As for the Welsh/Scottish/Irish names, why they are called that I am not sure. I found another translation for _grainneog_ which translated it to 'little ugly thing'. Well, I guess it might be about their appearance... Although there are many stories surrounding the hedgehog, from the Romans using them as a forecast for spring (what is now 'groundhog day' in the US, as there are no hedgehogs native to the States) to Medieval Brits hunting down hedgehogs because they were said to steal milk from cow's udders. Some even believed them to be witches in disguise. Then there's of course the famous story as written down by Pliny the Elder of the hedgehog climbing apple trees or grape vines, knocking the fruit off and rolling around in it so it would stick to its quills. The animal then takes the fruit to its burrow to feed it to its young or keep it stored there for winter. Of course this is complete nonsense, but it was being used as a Christian metaphor.

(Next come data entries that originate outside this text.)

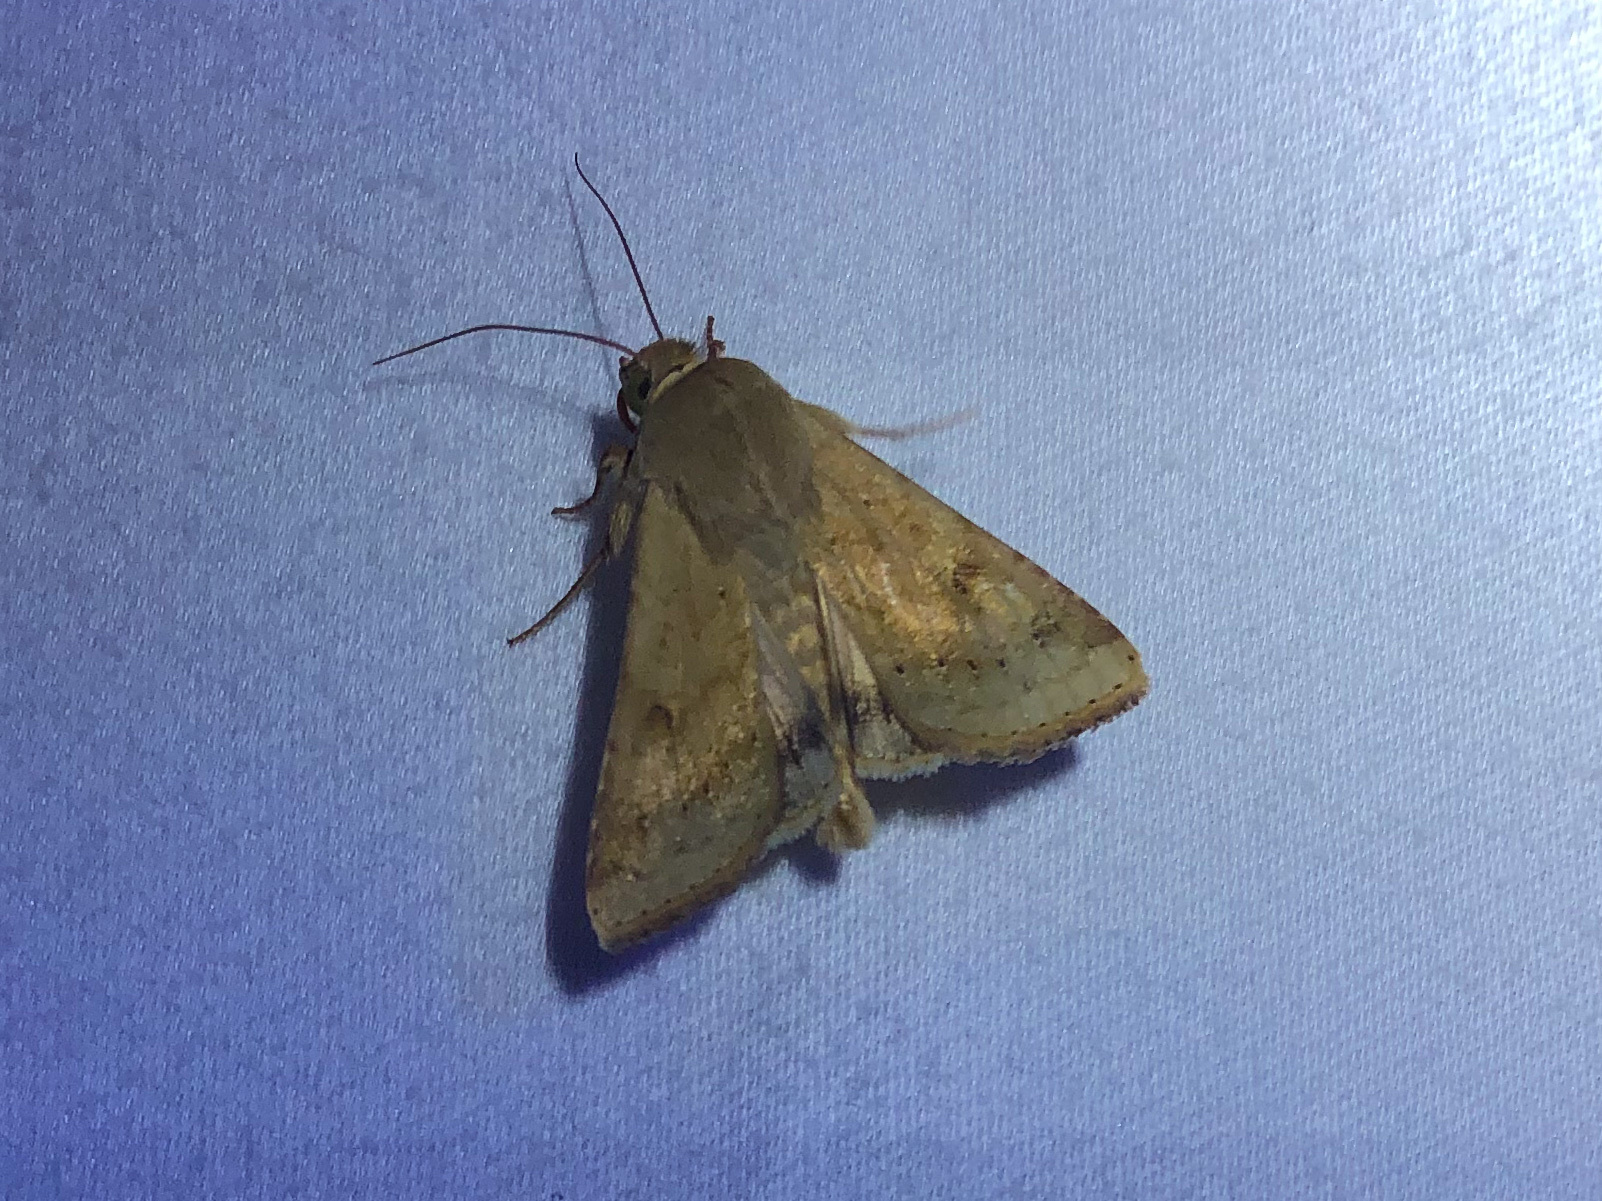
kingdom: Animalia
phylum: Arthropoda
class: Insecta
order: Lepidoptera
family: Noctuidae
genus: Helicoverpa
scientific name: Helicoverpa zea
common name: Bollworm
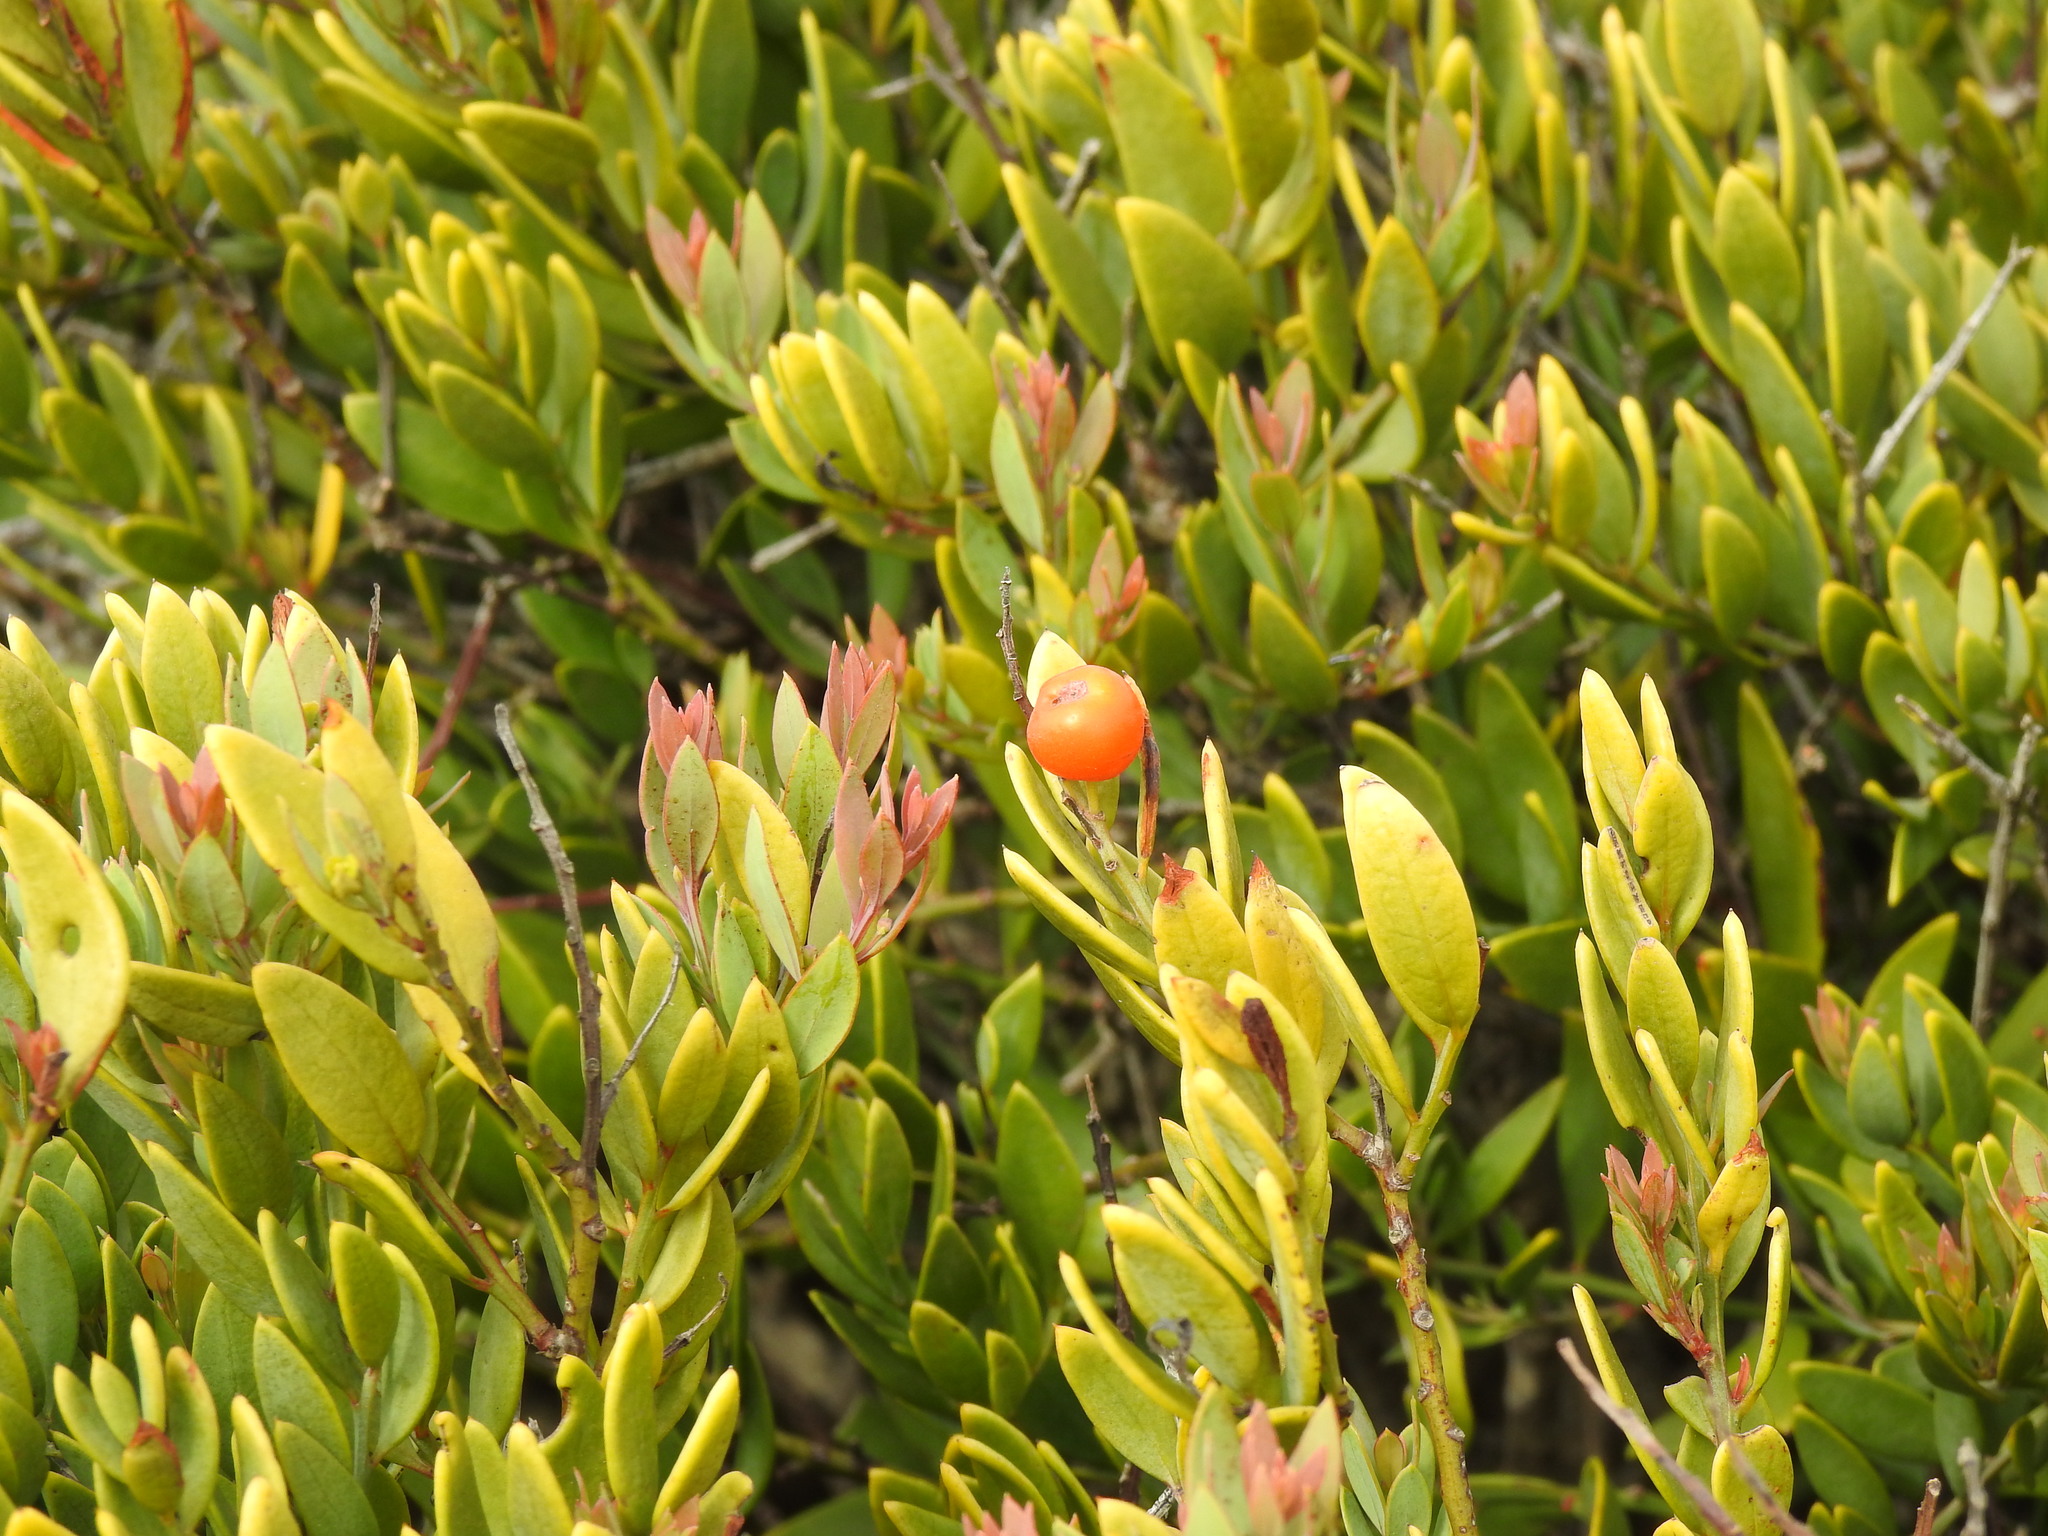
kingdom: Plantae
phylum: Tracheophyta
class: Magnoliopsida
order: Santalales
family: Santalaceae
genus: Osyris
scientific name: Osyris lanceolata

There were other cultures with a positive view on the hedgehog (and I'm not just talking about the ones that cook and eat them because they think a hedgehog's flesh has healing powers - this is still done to this day in some cultures). Since they are nocturnal and hibernate hedgehogs were seen to have a strong connection with the lunar cycle and the cycle of life. The ancient Egyptians depicted the animal in their art, probably because they thought it'd have defensive powers. The Babylonians thought the hedgehog had a connection with the goddess Ishtar. And there are many more stories about hedgehogs, there's lots of wonderful old art too, unfortunately not everything is easy to find.


----------